Work required
Provide an exact copy of the data, excluding the images.

Records shown
= Beginning of Section =

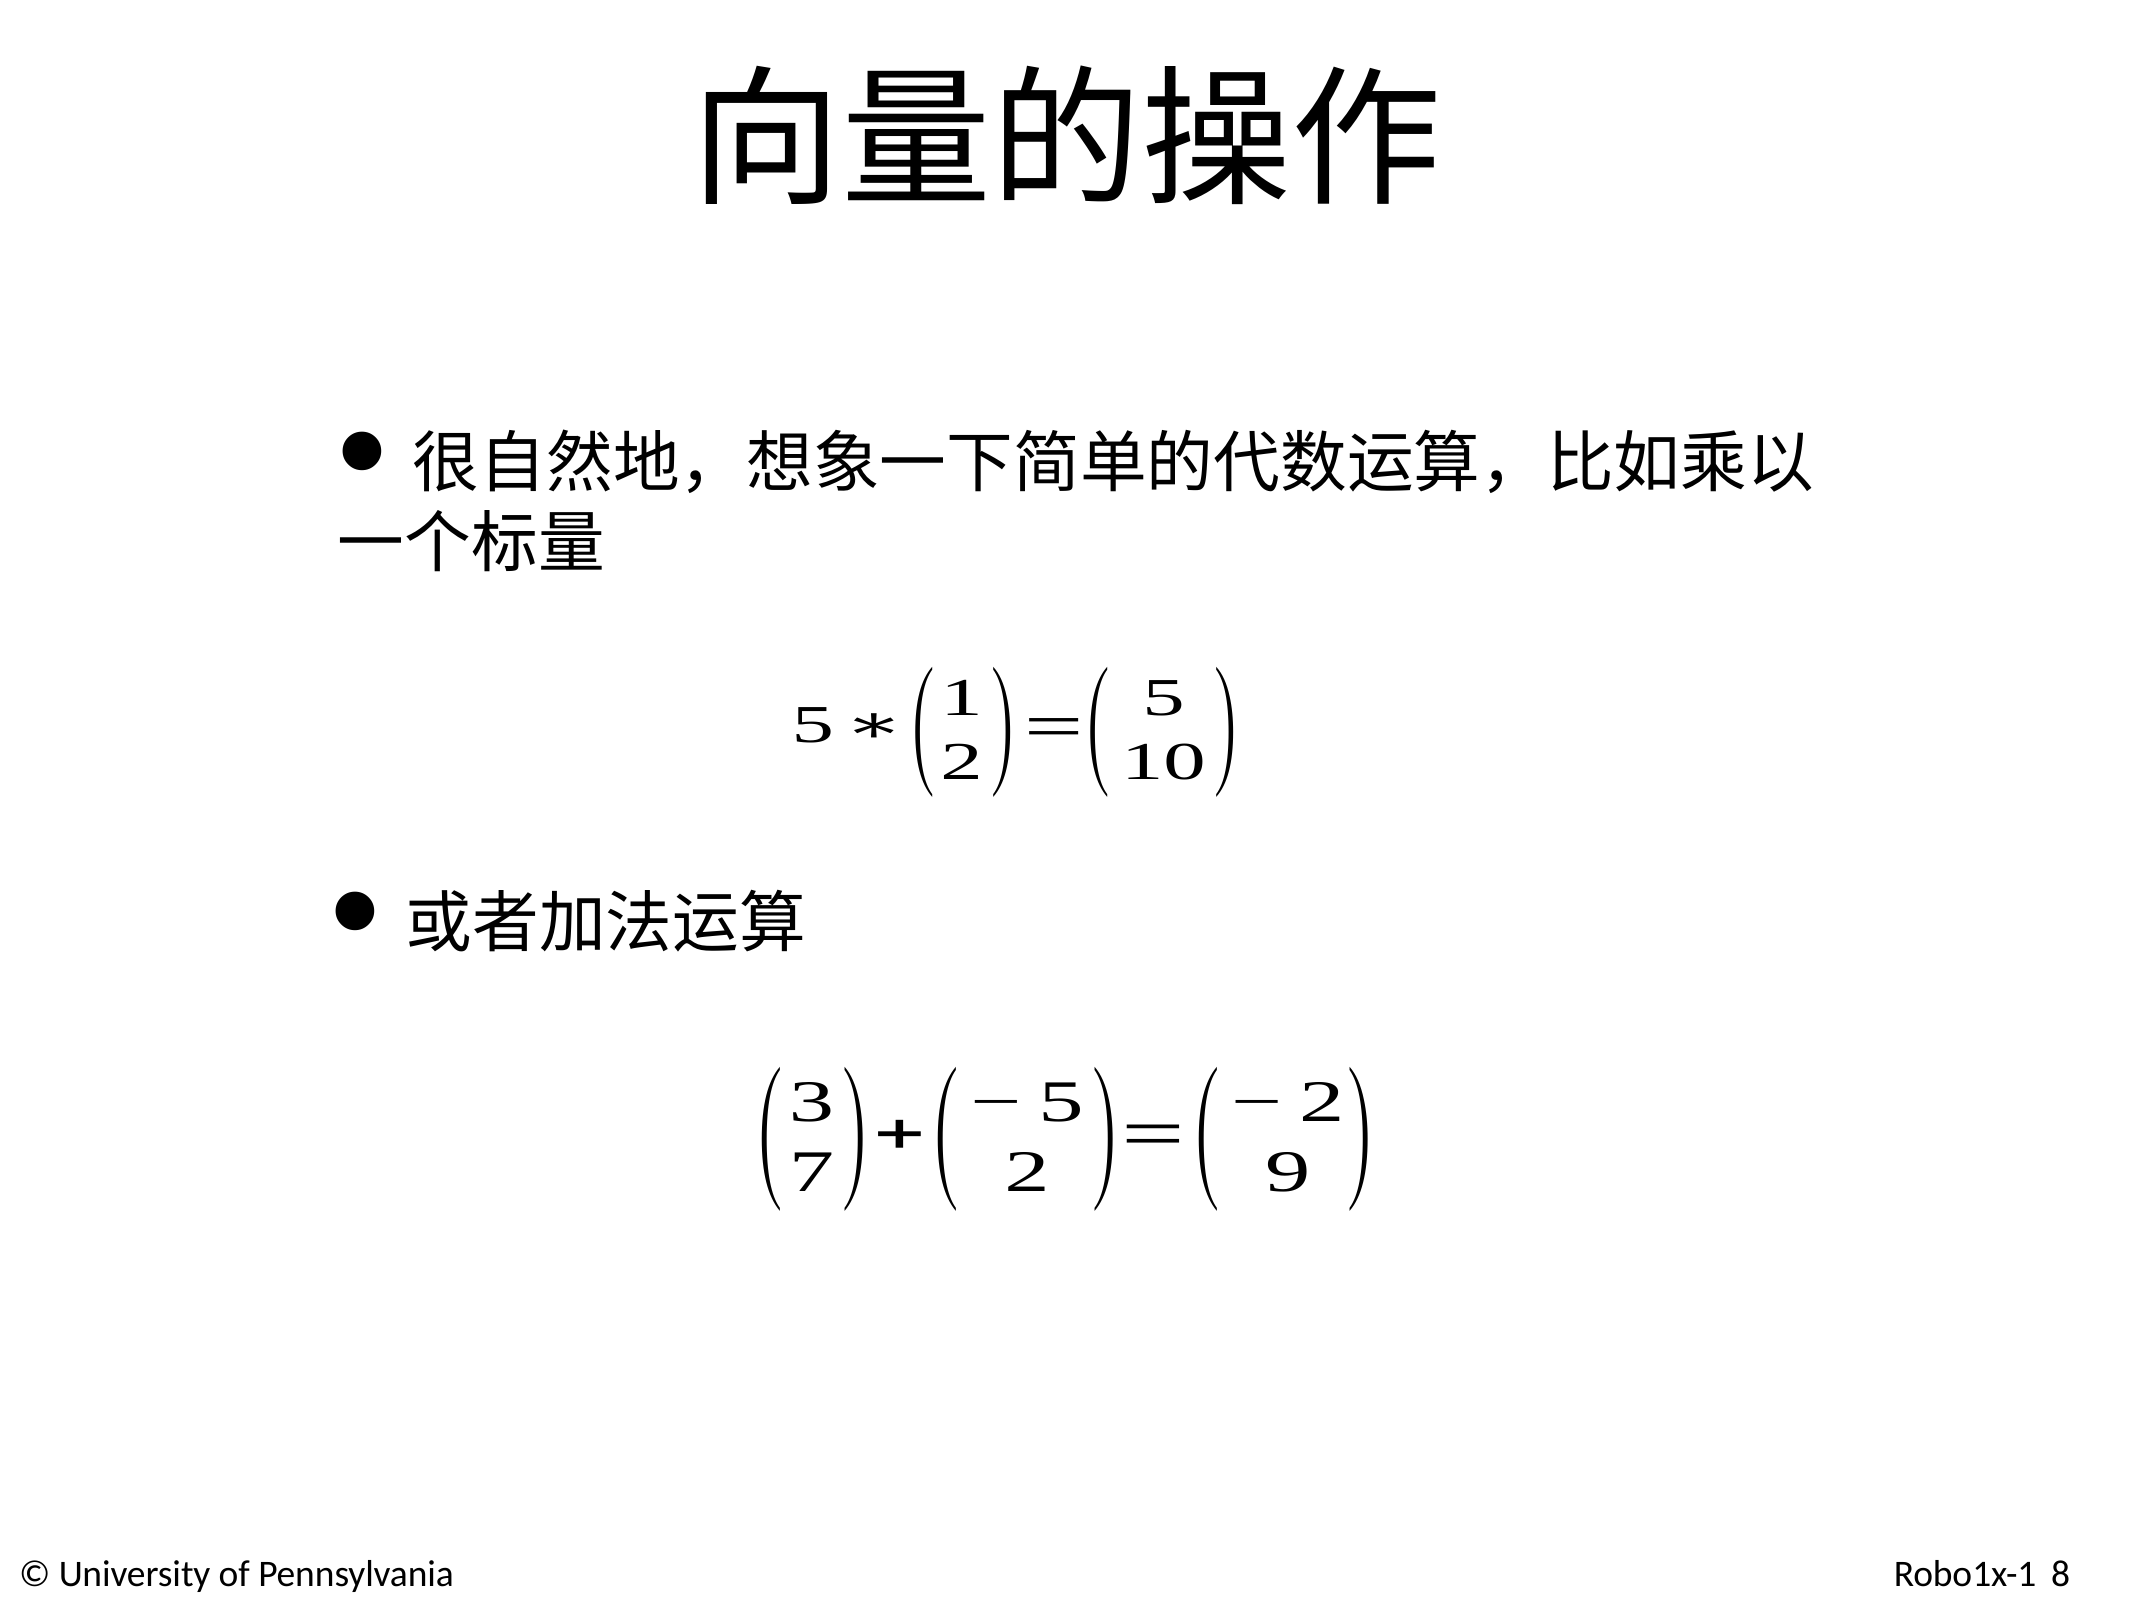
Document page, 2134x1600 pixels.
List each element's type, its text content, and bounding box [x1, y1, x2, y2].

text_box 很自然地，想象一下简单的代数运算，比如乘以 一个标量 [323, 412, 1830, 588]
text_box © University of Pennsylvania [2, 1541, 470, 1600]
text_box 或者加法运算 [315, 872, 876, 967]
text_box Robo1x-1 8 [1879, 1541, 2092, 1600]
title 向量的操作 [293, 42, 1840, 224]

= End of Section =

Written response
Document page, 2134x1600 pixels.
List each element's type, its text content, and bounding box [x1, y1, x2, y2].

text_box 很自然地，想象一下简单的代数运算，比如乘以 一个标量 [323, 412, 1830, 588]
text_box © University of Pennsylvania [2, 1541, 470, 1600]
text_box 或者加法运算 [315, 872, 876, 967]
text_box Robo1x-1 8 [1879, 1541, 2092, 1600]
title 向量的操作 [293, 42, 1840, 224]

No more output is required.